On Friday 17 April 2015 04:04:52 Ric Moore wrote:
> On 04/16/2015 09:07 PM, Gene Heskett wrote:
> > On Thursday 16 April 2015 16:28:15 Ric Moore wrote:
> >> Gene, regarding harddrive problems, check this out:
> >> http://www.sj-vs.net/forcing-a-hard-disk-to-reallocate-bad-sectors/
> >> I had one bad sector that gave everything else fits. This fixed it!
> >> Scared me to do it, but nothing blew up on reboot. Just a thought.
> >> Ric
> >
> > Today they will do that automatically, from a pool of sectors
> > reserved for that as they are made. You will not receive a notice
> > that it has happened until te drive is out of spare sectors.
>
>  From what I was reading, that doesn't always happen. I just had one
> bad sector, according to dmesg. My drive is no more than a year old.
> Yet, every once in awhile I'd hear the drive go Ugh! Ugh! Scared me. I
> followed the howto, and it runs nice and quiet. And slightly faster
> without the Ugh! Ugh! and notices being written to the logs. Just the
> one sector out of 1/2 gig.

If the drive was that fresh, it may have been better to search the makers 
site for a firmware update.  I had all sorts of funkity things with 
these 1T seagates, went to the seagate site and found there was a 
firmware updater, downloaded it, it updated all 4 drives without losing 
a single byte, and except for one that goes read-only on the first write 
just recently, they all have north of 50k POH on them now.
I have not done that yet for this pair of 2T's, but since they 
are "commodity drives", the need for a firmware update wouldn't surprise 
me a bit.  I haven't used them enough to see if they might be having a 
session of hiccups yet.

> "Modern hard disk drives are equipped with a small amount of spare
> sectors to reallocate damaged sectors. However, a sector only gets
> relocated when a write operation fails. A failing read operation will,
> in most cases, only throw an I/O error. In the unlikely event a second
> read does succeed, some disks perform a auto-reallocation and data is
> preserved. In my case, the second read failed miserably (“Unrecovered
> read error – auto reallocate failed“)."

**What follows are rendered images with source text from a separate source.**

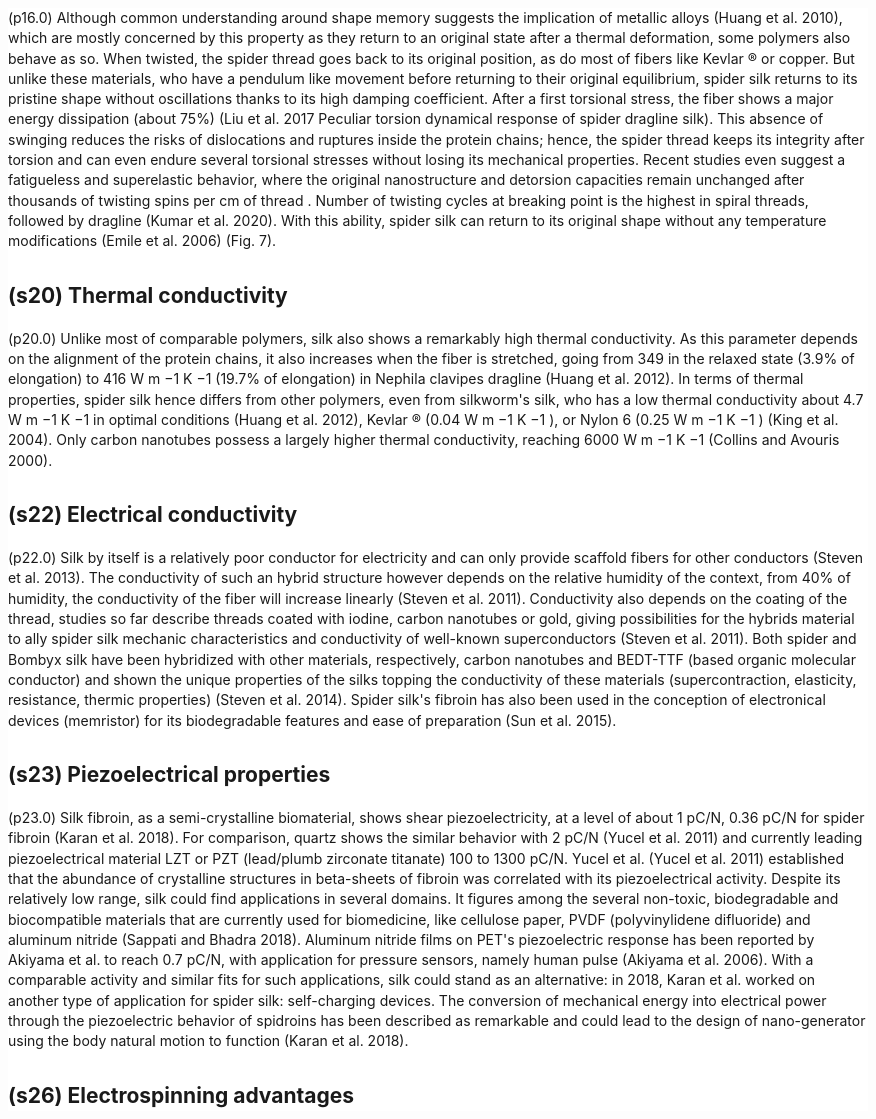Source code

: (p16.0) Although common understanding around shape memory suggests the implication of metallic alloys (Huang et al. 2010), which are mostly concerned by this property as they return to an original state after a thermal deformation, some polymers also behave as so. When twisted, the spider thread goes back to its original position, as do most of fibers like Kevlar ® or copper. But unlike these materials, who have a pendulum like movement before returning to their original equilibrium, spider silk returns to its pristine shape without oscillations thanks to its high damping coefficient. After a first torsional stress, the fiber shows a major energy dissipation (about 75%) (Liu et al. 2017 Peculiar torsion dynamical response of spider dragline silk). This absence of swinging reduces the risks of dislocations and ruptures inside the protein chains; hence, the spider thread keeps its integrity after torsion and can even endure several torsional stresses without losing its mechanical properties. Recent studies even suggest a fatigueless and superelastic behavior, where the original nanostructure and detorsion capacities remain unchanged after thousands of twisting spins per cm of thread . Number of twisting cycles at breaking point is the highest in spiral threads, followed by dragline (Kumar et al. 2020). With this ability, spider silk can return to its original shape without any temperature modifications (Emile et al. 2006) (Fig. 7).
## (s20) Thermal conductivity
(p20.0) Unlike most of comparable polymers, silk also shows a remarkably high thermal conductivity. As this parameter depends on the alignment of the protein chains, it also increases when the fiber is stretched, going from 349 in the relaxed state (3.9% of elongation) to 416 W m −1 K −1 (19.7% of elongation) in Nephila clavipes dragline (Huang et al. 2012). In terms of thermal properties, spider silk hence differs from other polymers, even from silkworm's silk, who has a low thermal conductivity about 4.7 W m −1 K −1 in optimal conditions (Huang et al. 2012), Kevlar ® (0.04 W m −1 K −1 ), or Nylon 6 (0.25 W m −1 K −1 ) (King et al. 2004). Only carbon nanotubes possess a largely higher thermal conductivity, reaching 6000 W m −1 K −1 (Collins and Avouris 2000).
## (s22) Electrical conductivity
(p22.0) Silk by itself is a relatively poor conductor for electricity and can only provide scaffold fibers for other conductors (Steven et al. 2013). The conductivity of such an hybrid structure however depends on the relative humidity of the context, from 40% of humidity, the conductivity of the fiber will increase linearly (Steven et al. 2011). Conductivity also depends on the coating of the thread, studies so far describe threads coated with iodine, carbon nanotubes or gold, giving possibilities for the hybrids material to ally spider silk mechanic characteristics and conductivity of well-known superconductors (Steven et al. 2011). Both spider and Bombyx silk have been hybridized with other materials, respectively, carbon nanotubes and BEDT-TTF (based organic molecular conductor) and shown the unique properties of the silks topping the conductivity of these materials (supercontraction, elasticity, resistance, thermic properties) (Steven et al. 2014). Spider silk's fibroin has also been used in the conception of electronical devices (memristor) for its biodegradable features and ease of preparation (Sun et al. 2015).
## (s23) Piezoelectrical properties
(p23.0) Silk fibroin, as a semi-crystalline biomaterial, shows shear piezoelectricity, at a level of about 1 pC/N, 0.36 pC/N for spider fibroin (Karan et al. 2018). For comparison, quartz shows the similar behavior with 2 pC/N (Yucel et al. 2011) and currently leading piezoelectrical material LZT or PZT (lead/plumb zirconate titanate) 100 to 1300 pC/N. Yucel et al. (Yucel et al. 2011) established that the abundance of crystalline structures in beta-sheets of fibroin was correlated with its piezoelectrical activity. Despite its relatively low range, silk could find applications in several domains. It figures among the several non-toxic, biodegradable and biocompatible materials that are currently used for biomedicine, like cellulose paper, PVDF (polyvinylidene difluoride) and aluminum nitride (Sappati and Bhadra 2018). Aluminum nitride films on PET's piezoelectric response has been reported by Akiyama et al. to reach 0.7 pC/N, with application for pressure sensors, namely human pulse (Akiyama et al. 2006). With a comparable activity and similar fits for such applications, silk could stand as an alternative: in 2018, Karan et al. worked on another type of application for spider silk: self-charging devices. The conversion of mechanical energy into electrical power through the piezoelectric behavior of spidroins has been described as remarkable and could lead to the design of nano-generator using the body natural motion to function (Karan et al. 2018).
## (s26) Electrospinning advantages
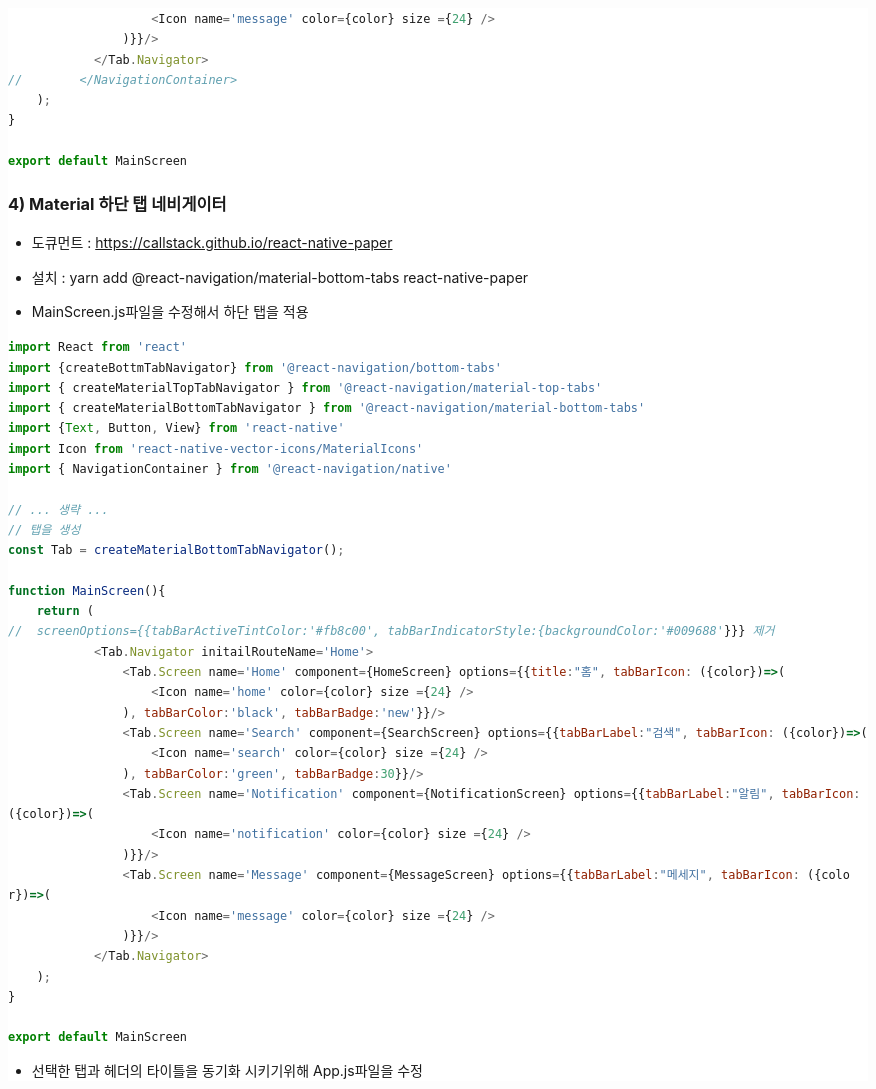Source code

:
 ```javascript
                    <Icon name='message' color={color} size ={24} />
                )}}/>
            </Tab.Navigator>
//        </NavigationContainer>
    );
}

export default MainScreen
```  

### 4) Material 하단 탭 네비게이터  
* 도큐먼트 : https://callstack.github.io/react-native-paper  
* 설치 : yarn add @react-navigation/material-bottom-tabs react-native-paper  

* MainScreen.js파일을 수정해서 하단 탭을 적용  
```javascript
import React from 'react'
import {createBottmTabNavigator} from '@react-navigation/bottom-tabs'
import { createMaterialTopTabNavigator } from '@react-navigation/material-top-tabs'
import { createMaterialBottomTabNavigator } from '@react-navigation/material-bottom-tabs'
import {Text, Button, View} from 'react-native'
import Icon from 'react-native-vector-icons/MaterialIcons'
import { NavigationContainer } from '@react-navigation/native'

// ... 생략 ... 
// 탭을 생성 
const Tab = createMaterialBottomTabNavigator();

function MainScreen(){
    return (
//  screenOptions={{tabBarActiveTintColor:'#fb8c00', tabBarIndicatorStyle:{backgroundColor:'#009688'}}} 제거
            <Tab.Navigator initailRouteName='Home'>
                <Tab.Screen name='Home' component={HomeScreen} options={{title:"홈", tabBarIcon: ({color})=>(
                    <Icon name='home' color={color} size ={24} />
                ), tabBarColor:'black', tabBarBadge:'new'}}/>
                <Tab.Screen name='Search' component={SearchScreen} options={{tabBarLabel:"검색", tabBarIcon: ({color})=>(
                    <Icon name='search' color={color} size ={24} />
                ), tabBarColor:'green', tabBarBadge:30}}/>
                <Tab.Screen name='Notification' component={NotificationScreen} options={{tabBarLabel:"알림", tabBarIcon: ({color})=>(
                    <Icon name='notification' color={color} size ={24} />
                )}}/>
                <Tab.Screen name='Message' component={MessageScreen} options={{tabBarLabel:"메세지", tabBarIcon: ({color})=>(
                    <Icon name='message' color={color} size ={24} />
                )}}/>
            </Tab.Navigator>
    );
}

export default MainScreen
```  
* 선택한 탭과 헤더의 타이틀을 동기화 시키기위해 App.js파일을 수정  
```javascript
```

Bad drive already if it was out of spare sectors at a year old, warranty 
it.

And, install smartctl so you can keep track of the drives overall health.

> There you have it. If you run 
> into such, this is the cure. Just a FYI. Ric
>
> --
> My father, Victor Moore (Vic) used to say:
> "There are two Great Sins in the world...
> ..the Sin of Ignorance, and the Sin of Stupidity.
> Only the former may be overcome." R.I.P. Dad.
> http://linuxcounter.net/user/44256.html

Cheers, Gene Heskett
-- 
"There are four boxes to be used in defense of liberty:
 soap, ballot, jury, and ammo. Please use in that order."